Personal Liability for Corporate Fault Reform Bill 2012

Treasury has released an exposure draft of the Personal Liability for Corporate Fault Reform Bill 2012, which constitutes the first tranche of proposed amendments to Commonwealth directors’ liability legislation.

The amendments are intended to harmonise nationally the imposition of personal criminal liability of company officers when their company breaches a statutory requirement.

The Bill makes amendments to the Corporations Act 2001, Insurance Contracts Act 1984, Foreign Acquisitions and Takeovers Act 1975 and the Pooled Development Finds Act 1992.

The Corporations Act changes include redrafting Section 188 dealing with company secretary liability and making breaches of certain sections subject to a civil penalty, rather than constituting an offence.

A second draft bill, encompassing all proposed amendments to Commonwealth legislation will be exposed in February/March 2012.

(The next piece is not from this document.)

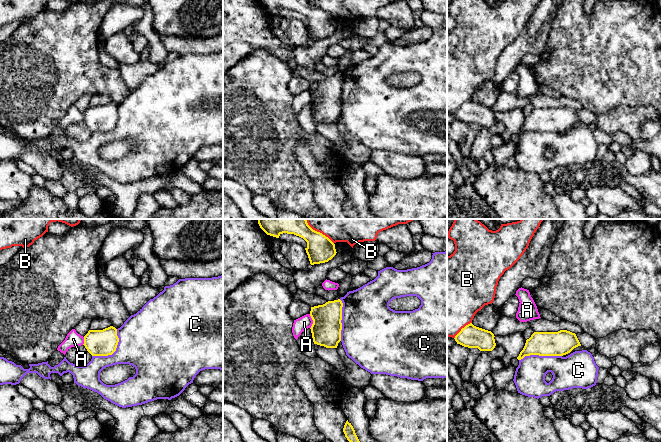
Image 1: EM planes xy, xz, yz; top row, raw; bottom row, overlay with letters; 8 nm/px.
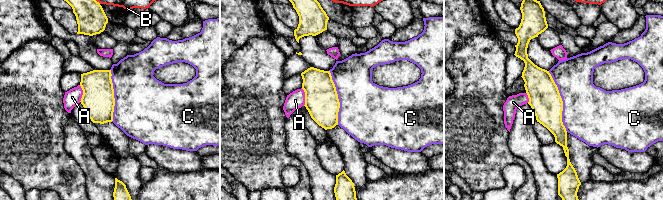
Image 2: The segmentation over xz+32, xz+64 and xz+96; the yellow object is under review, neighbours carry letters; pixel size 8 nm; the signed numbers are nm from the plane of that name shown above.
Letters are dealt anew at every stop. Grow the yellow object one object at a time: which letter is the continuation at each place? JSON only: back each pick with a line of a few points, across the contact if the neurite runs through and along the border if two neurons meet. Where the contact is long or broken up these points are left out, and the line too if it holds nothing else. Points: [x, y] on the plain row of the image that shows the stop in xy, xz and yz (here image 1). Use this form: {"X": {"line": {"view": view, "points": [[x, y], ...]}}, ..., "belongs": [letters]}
{"belongs": []}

The amendments are based on the following COAG Principles:
1. Where a corporation contravenes a statutory requirement, the corporation should be held liable in the first instance.
2. Directors should not be liable for corporate fault as a matter of course or by blanket imposition of liability across an entire Act.
3. A ‘designated officer’ approach to liability is not suitable for general application.
4. The imposition of personal criminal liability on a director for the misconduct of a corporation should be confined to situations where:
• there are compelling public policy reasons for doing so (e.g. in terms of the potential for significant public harm that might be caused by the particular corporate offending);
• liability of the corporation is not likely on its own to sufficiently promote compliance; and
• it is reasonable in all the circumstances for the director to be liable having regard to factors including:
– the obligation on the corporation, and in turn the director, is clear;
– the director has the capacity to influence the conduct of the corporation in relation to the offending; and
– there are steps that a reasonable director might take to ensure a corporation’s compliance with the legislative obligation.
5. Where principle 4 is satisfied and directors’ liability is appropriate, directors could be liable where they:
– have encouraged or assisted in the commission of the offence; or
– have been negligent or reckless in relation to the corporation’s offending.
6. In addition, in some instances, it may be appropriate to put directors to proof that they have taken reasonable steps to prevent the corporation’s offending if they are not to be personally liable.